Your answer should be the lines of the listing that contain the word "responden".

****************************************

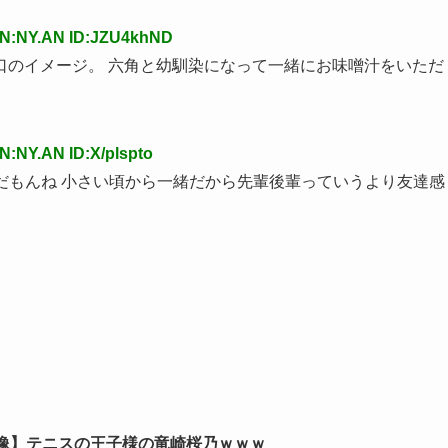
AN:NY.AN ID:JZU4khND
口のイメージ。 六角と幼馴染になって一緒にお味噌汁をいただ
N:NY.AN ID:X/plspto
びだもんね 小さい頃から一緒だから先輩後輩っていうより友達感
像】テニスの王子様の竜崎桜乃ｗｗｗ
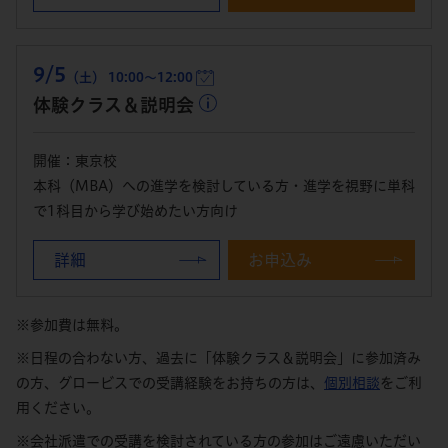
9/5
（土） 10:00～12:00
体験クラス＆説明会
開催：東京校
本科（MBA）への進学を検討している方・進学を視野に単科
で1科目から学び始めたい方向け
詳細
お申込み
※参加費は無料。
※日程の合わない方、過去に「体験クラス＆説明会」に参加済み
の方、グロービスでの受講経験をお持ちの方は、
個別相談
をご利
用ください。
※会社派遣での受講を検討されている方の参加はご遠慮いただい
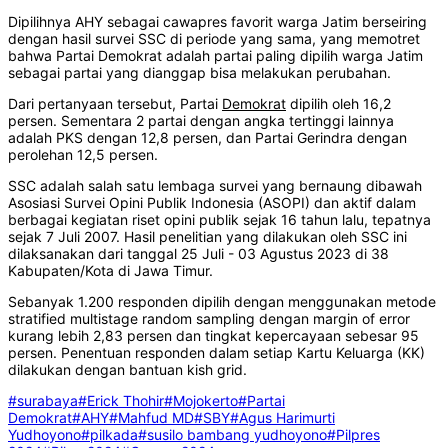
Dipilihnya AHY sebagai cawapres favorit warga Jatim berseiring
dengan hasil survei SSC di periode yang sama, yang memotret
bahwa Partai Demokrat adalah partai paling dipilih warga Jatim
sebagai partai yang dianggap bisa melakukan perubahan.
Dari pertanyaan tersebut, Partai
Demokrat
dipilih oleh 16,2
persen. Sementara 2 partai dengan angka tertinggi lainnya
adalah PKS dengan 12,8 persen, dan Partai Gerindra dengan
perolehan 12,5 persen.
SSC adalah salah satu lembaga survei yang bernaung dibawah
Asosiasi Survei Opini Publik Indonesia (ASOPI) dan aktif dalam
berbagai kegiatan riset opini publik sejak 16 tahun lalu, tepatnya
sejak 7 Juli 2007. Hasil penelitian yang dilakukan oleh SSC ini
dilaksanakan dari tanggal 25 Juli - 03 Agustus 2023 di 38
Kabupaten/Kota di Jawa Timur.
Sebanyak 1.200 responden dipilih dengan menggunakan metode
stratified multistage random sampling dengan margin of error
kurang lebih 2,83 persen dan tingkat kepercayaan sebesar 95
persen. Penentuan responden dalam setiap Kartu Keluarga (KK)
dilakukan dengan bantuan kish grid.
#surabaya
#Erick Thohir
#Mojokerto
#Partai
Demokrat
#AHY
#Mahfud MD
#SBY
#Agus Harimurti
Yudhoyono
#pilkada
#susilo bambang yudhoyono
#Pilpres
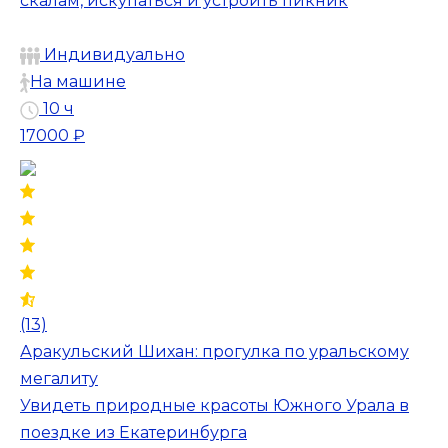
скалам, искупаться и устроить пикник
Индивидуально
На машине
10 ч
17000 ₽
(13)
Аракульский Шихан: прогулка по уральскому
мегалиту
Увидеть природные красоты Южного Урала в
поездке из Екатеринбурга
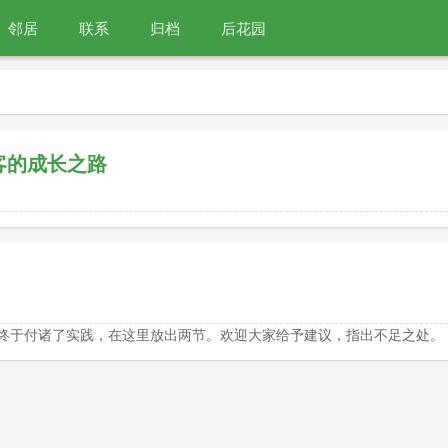
邻居
联系
归档
后花园
客的成长之路
，也终于付诸了实践，在这里放出两节。欢迎大家给予建议，指出不足之处。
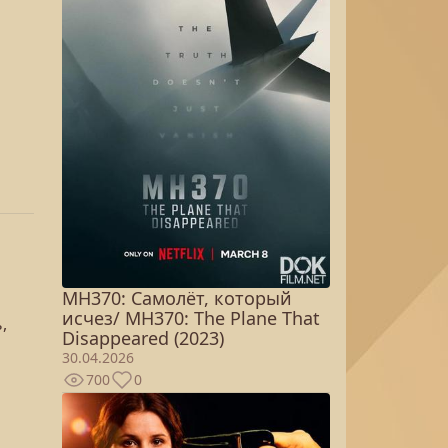
MH370: Самолёт, который
исчез/ MH370: The Plane That
,
Disappeared (2023)
30.04.2026
700
0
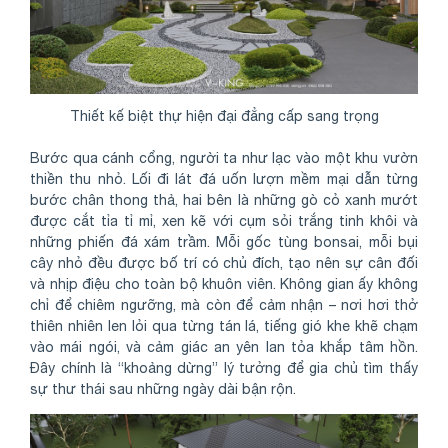
Thiết kế biệt thự hiện đại đẳng cấp sang trọng
Bước qua cánh cổng, người ta như lạc vào một khu vườn
thiền thu nhỏ. Lối đi lát đá uốn lượn mềm mại dẫn từng
bước chân thong thả, hai bên là những gò cỏ xanh mướt
được cắt tỉa tỉ mỉ, xen kẽ với cụm sỏi trắng tinh khôi và
những phiến đá xám trầm. Mỗi gốc tùng bonsai, mỗi bụi
cây nhỏ đều được bố trí có chủ đích, tạo nên sự cân đối
và nhịp điệu cho toàn bộ khuôn viên. Không gian ấy không
chỉ để chiêm ngưỡng, mà còn để cảm nhận – nơi hơi thở
thiên nhiên len lỏi qua từng tán lá, tiếng gió khe khẽ chạm
vào mái ngói, và cảm giác an yên lan tỏa khắp tâm hồn.
Đây chính là “khoảng dừng” lý tưởng để gia chủ tìm thấy
sự thư thái sau những ngày dài bận rộn.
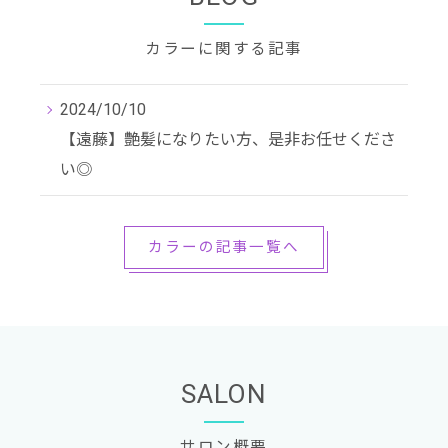
カラーに関する記事
2024/10/10
【遠藤】艶髪になりたい方、是非お任せくださ
い◎
カラーの記事一覧へ
SALON
サロン概要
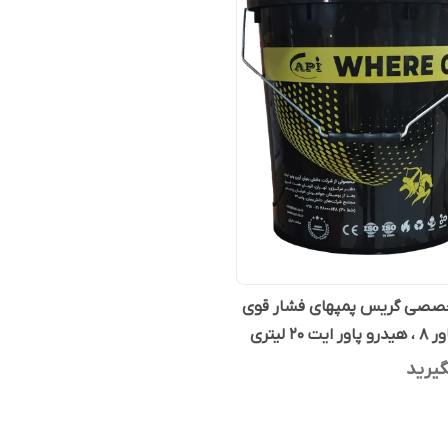
صصی گریس پمپهای فشار قوی
ت 20 لیتری
یرید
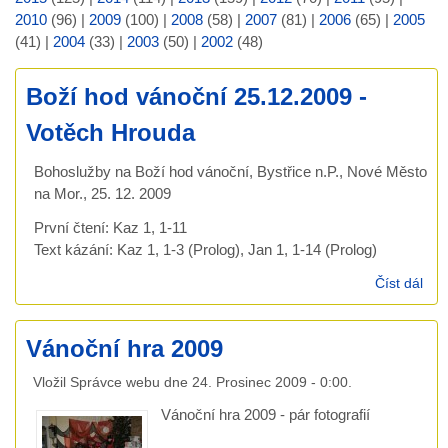
2010
(96)
|
2009
(100)
|
2008
(58)
|
2007
(81)
|
2006
(65)
|
2005
(41)
|
2004
(33)
|
2003
(50)
|
2002
(48)
Boží hod vánoční 25.12.2009 -
Votěch Hrouda
Bohoslužby na Boží hod vánoční, Bystřice n.P., Nové Město
na Mor., 25. 12. 2009
První čtení: Kaz 1, 1-11
Text kázání: Kaz 1, 1-3 (Prolog), Jan 1, 1-14 (Prolog)
Číst dál
Bož
ván
25.
Vánoční hra 2009
- V
Hro
Vložil
Správce webu
dne
24. Prosinec 2009 - 0:00
.
Vánoční hra 2009 - pár fotografií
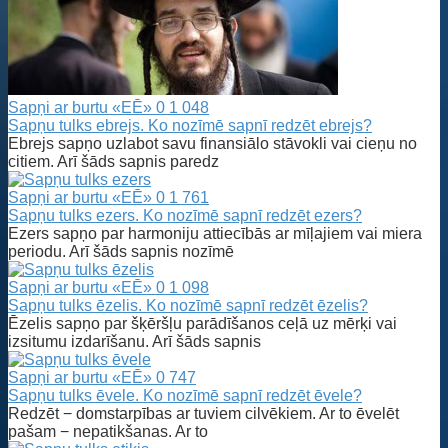
Sapņi ar burtu «EĒ»
0
1 048
Sapņu tulks ebrejs. Ko nozīmē sapnī redzēt ebrejs?
Ebrejs sapņo uzlabot savu finansiālo stāvokli vai cieņu no
citiem. Arī šāds sapnis paredz
Sapņi ar burtu «EĒ»
0
1 761
Sapņu tulks ezers. Ko nozīmē sapnī redzēt ezers?
Ezers sapņo par harmoniju attiecībās ar mīļajiem vai miera
periodu. Arī šāds sapnis nozīmē
Sapņi ar burtu «EĒ»
0
1 098
Sapņu tulks ēzelis. Ko nozīmē sapnī redzēt ēzelis?
Ēzelis sapņo par šķēršļu parādīšanos ceļā uz mērķi vai
izsitumu izdarīšanu. Arī šāds sapnis
Sapņi ar burtu «EĒ»
0
747
Sapņu tulks ēvele. Ko nozīmē sapnī redzēt ēvele?
Redzēt − domstarpības ar tuviem cilvēkiem. Ar to ēvelēt
pašam − nepatikšanas. Ar to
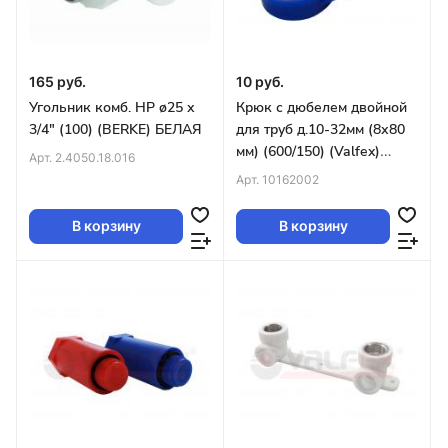
165 руб.
10 руб.
Угольник комб. НР ø25 х
Крюк с дюбелем двойной
3/4" (100) (BERKE) БЕЛАЯ
для труб д.10-32мм (8х80
мм) (600/150) (Valfex)
Арт.
2.4050.18.016
Белый
Арт.
10162002
В корзину
В корзину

****************************************

● Answer to the exercise
Sebanyak 1.200 responden dipilih dengan menggunakan metode
persen. Penentuan responden dalam setiap Kartu Keluarga (KK)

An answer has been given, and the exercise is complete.